7 Lesions on DNA, proteins bound to DNA, and transcription can stall DNA replication. Primase can reinitiate replication to prevent the entire holoenzyme from stalling but leaving a gap that is repaired by other mechanisms. DNA helicases and other enzymes can be used to help DNA polymerase past bound proteins and to allow the polymerase to continue after it stalls from collisions with RNA polymerase.

8 The DNA in a bacterium that carries most of the genes is called the bacterial chromosome. The chromosome of most bacteria is a long, circular molecule that replicates in both directions from a unique origin of replication, oriC. Replication of the chromosomes initiates each time the cells reach a certain size. For fast-growing cells, new rounds of replication initiate before old ones are completed. This accounts for the fact that fast-growing cells have a higher DNA content than slowergrowing cells.

9 Chromosome replication terminates, and the two daughter DNAs separate, when the replication forks meet. In some bacteria, multiple ter sites that act as “one-way gates” delay movement of the replication forks on the chromosome. Proteins that bind to the ter sites that are inhibitors of the DnaB helicase stop replication at these sites.

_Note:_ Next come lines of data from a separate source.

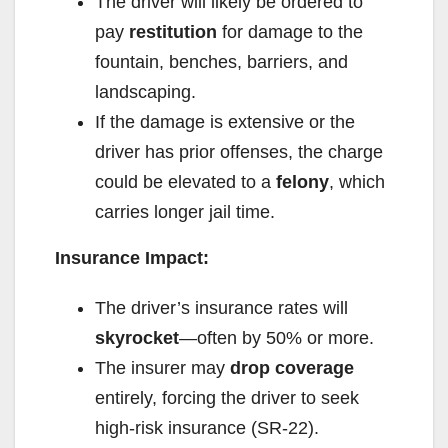
The driver will likely be ordered to
pay
restitution
for damage to the
fountain, benches, barriers, and
landscaping.
If the damage is extensive or the
driver has prior offenses, the charge
could be elevated to a
felony
, which
carries longer jail time.
Insurance Impact:
The driver’s insurance rates will
skyrocket
—often by 50% or more.
The insurer may
drop coverage
entirely, forcing the driver to seek
high-risk insurance (SR-22).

10 To separate the daughter DNAs after replication, dimerized chromosomes, created by recombination between the daughter DNAs, are resolved by XerC and XerD, a site-specific recombination system that promotes recombination between the dif sites on the daughter chromosomes. The FtsK protein is a DNA translocase that promotes XerC-XerD recombination at dif sites to prevent dimerized chromosomal DNA from being guillotined by the forming septum. Topo IV decatenates the intertwined daughter DNAs by passing the double-stranded DNAs through each other, and its activity is also regulated temporally and spatially via an interaction with FtsK.

11 The daughter chromosomes are segregated by condensing the DNAs through supercoiling by DNA gyrase and by condensins that hold the DNA in large supercoiled loops.

12 The FtsZ protein forms a ring at the midpoint of the cell, attracting other proteins, which form the division septum.

13 The Min proteins prevent the formation of FtsZ rings anywhere in the cell other than in the middle. Nucleoid occlusion proteins prevent the formation of FtsZ rings over nucleoids.

14 Initiation of a round of chromosome replication occurs once every time the cell divides. Initiation occurs when the ratio of active DnaA protein to origins of replication reaches a critical number. After replication initiates, its ATPase is upregulated by interaction with the β clamp and Hda, converting it to the inactive ADP-bound state to prevent reinitiation. In some bacteria, including E. coli and related enteric bacteria, new initiations are prevented by hemimethylation of the newly replicated DNA at the origin and by sequestration until the replication fork has left the origin.

15 The chromosomal DNA of bacteria is usually one long, continuous circular molecule about 1,000 times as long as the cell itself. This long DNA is condensed in a small part of the cell called the nucleoid. In this structure, the DNA loops out of a central condensed core region. Some of these loops of DNA are negatively supercoiled. In E. coli, most DNAs have one supercoil about every 300 bases.

16 The enzymes that modulate DNA supercoiling in the cell are called topoisomerases. There are two types of topoisomerases in cells. Type I topoisomerases can remove supercoils one at a time by breaking only one strand and passing the other strand through the break. Type II topoisomerases remove or add supercoils two at a time by breaking both strands and passing another region of the DNA through the break. The enzyme responsible for adding the negative supercoils to DNA in bacteria is a type II topoisomerase called gyrase. Topo IV decatenates daughter DNAs after replication.